Sunday Express’in ırkçı editörü zıvanadan çıkmış bedduaları konusunda yalnız değildi elbette. Sands açlık grevinin 66. gününde yaşamını yitirdiğinde Daily Mail onu “ahlaki bir hilebaz” olmakla suçlayacaktı. Daily Telegraph ise İrlandalı seküler bir azizin siyasi amaçları uğruna gözünü kırpmadan ve metanetle ölüme gitmesinin “saptırılmış ve gaddarca” bir cesaret örneği olduğunu yazıp, grevin hiçbir kazanıma yol açmadığını iddia ederek “şantaj başarısızlıkla sonuçlandı” diyordu. Bulvar basınının en puslu aynalarından Daily Mirror ise, Bobby Sands’ın trajik ölümünü acınacak bir son olarak tanımlayıp “O, İRA şeflerinin talimatıyla başlatılan ölümcül bir oyunun vasat bir parçasından başka biri değildi” diyordu.
Görkemli bir kitle yürüyüşüne dönüşen Bobby Sands’ın cenaze töreni ise İngiliz basın tarihinde ırkçı ve kolonyalist söylemin kutlu bayramı ilan edilebilcek türdendir. Sunday Express manşetini Sands’ın cenaze töreninde kortejin en önünde babasının yol arkadaşlarıyla birlikte yürüyen 8 yaşındaki oğluna ayırmıştı: “Savaşın kederli bir piyonu”. Haber şöyle devam ediyordu: “Ona babasının bir kahraman olduğunu söylediler. Ve onu hiçbir zaman anlamayacağı bir sahnenin içine çekerek, bir İRA şehidinin cenaze töreninin ilgi çekici figürü yaptılar.”
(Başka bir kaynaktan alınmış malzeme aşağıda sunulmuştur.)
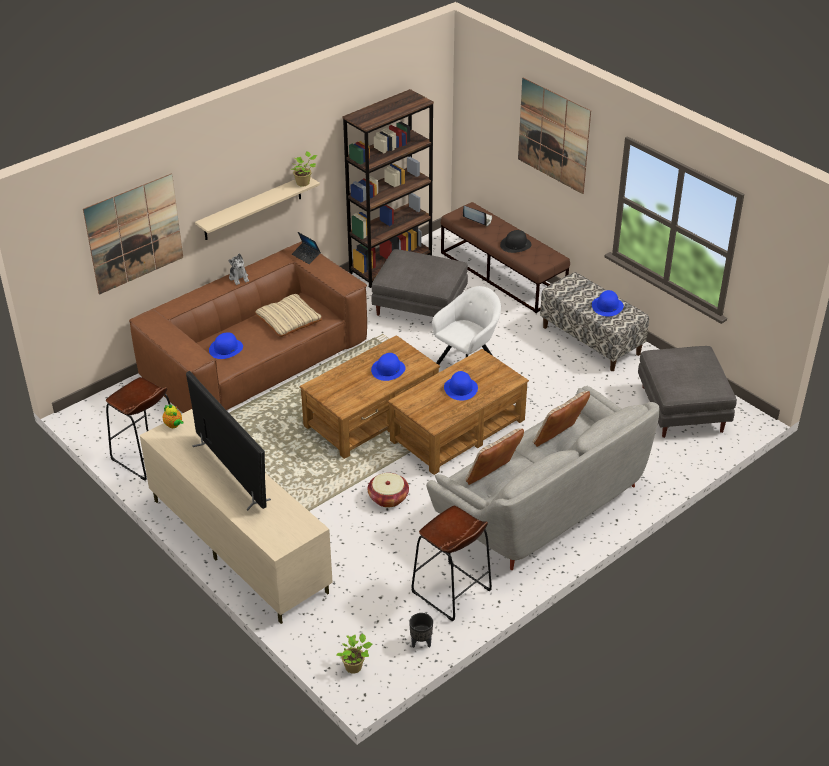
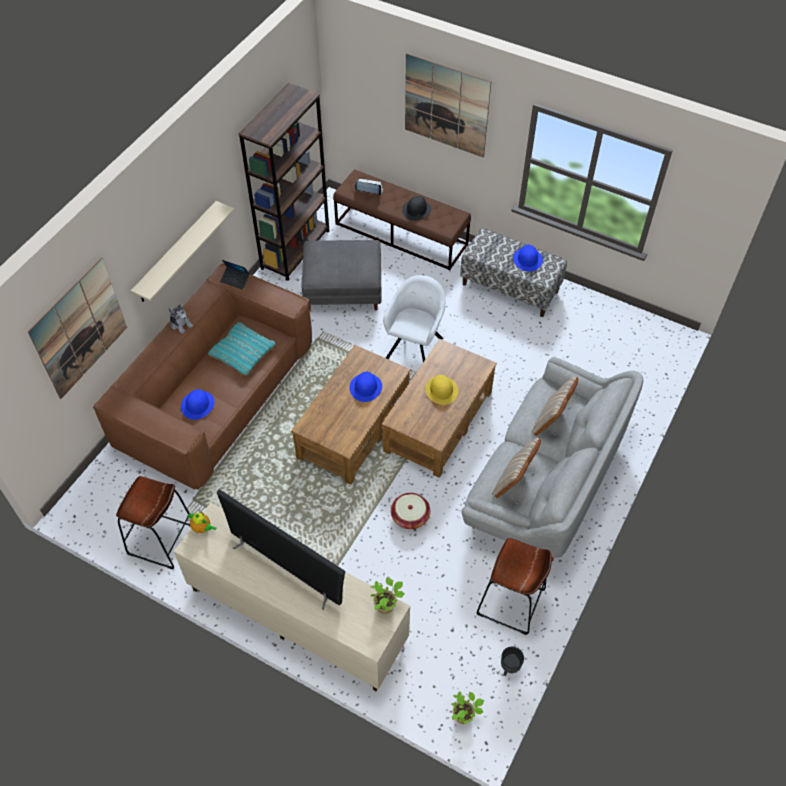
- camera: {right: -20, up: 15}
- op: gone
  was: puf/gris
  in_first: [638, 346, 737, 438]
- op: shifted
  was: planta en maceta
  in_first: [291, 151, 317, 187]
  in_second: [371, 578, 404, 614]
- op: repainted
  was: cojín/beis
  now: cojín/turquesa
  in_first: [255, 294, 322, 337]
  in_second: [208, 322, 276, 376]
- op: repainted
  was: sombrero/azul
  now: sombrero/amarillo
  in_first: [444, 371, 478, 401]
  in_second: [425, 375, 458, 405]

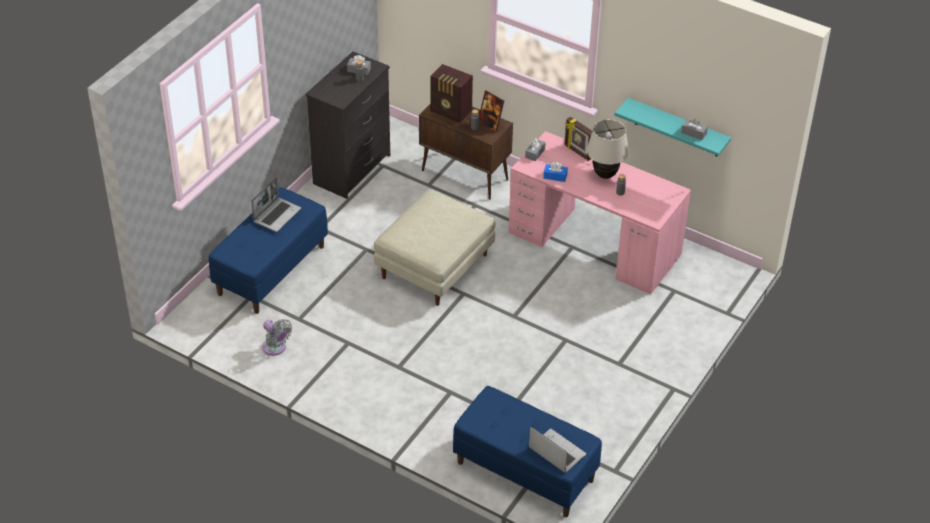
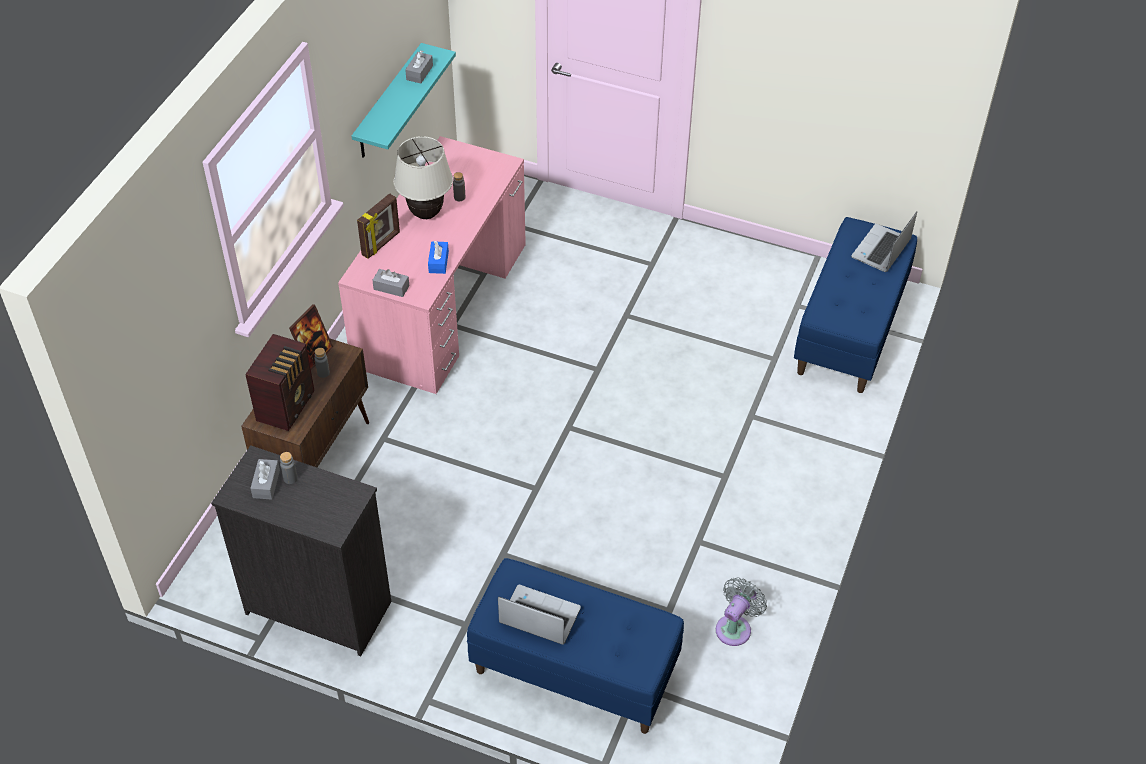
- camera: {right: -100, up: 5}
- op: gone
  was: puf/beis
  in_first: [374, 189, 495, 306]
Grevin başarısızlıkla sonuçlandığı propagandası dönemin gazetelerinin ortak temasını oluşturuyordu neredeyse. Sun gazetesine kalsa tutukluların talepleri zaten “absürttü”.
Sunday Express, Sands’ın mezarında zafere ulaşamayacığını ilan ederek “Bobby Sands’ın gölgesi yok olup gidecek” diye müjdeliyordu.
Times gazetesi ise cezaevi koşullarının düzeltilmesi ve IRA tutuklularına politik tutuklu statüsü verilmesini içeren taleplerin karşılanmayacağından o kadar emindiki grevde hayatını kaybeden 10 kişi için “boşuna harcanmış hayatlar” diyordu. Muhafazakar cenahın amiral gemisi Daily Telegraph’a göre de bu ölümler hak aramak anlamında “gereksiz ve mantıksızdı.”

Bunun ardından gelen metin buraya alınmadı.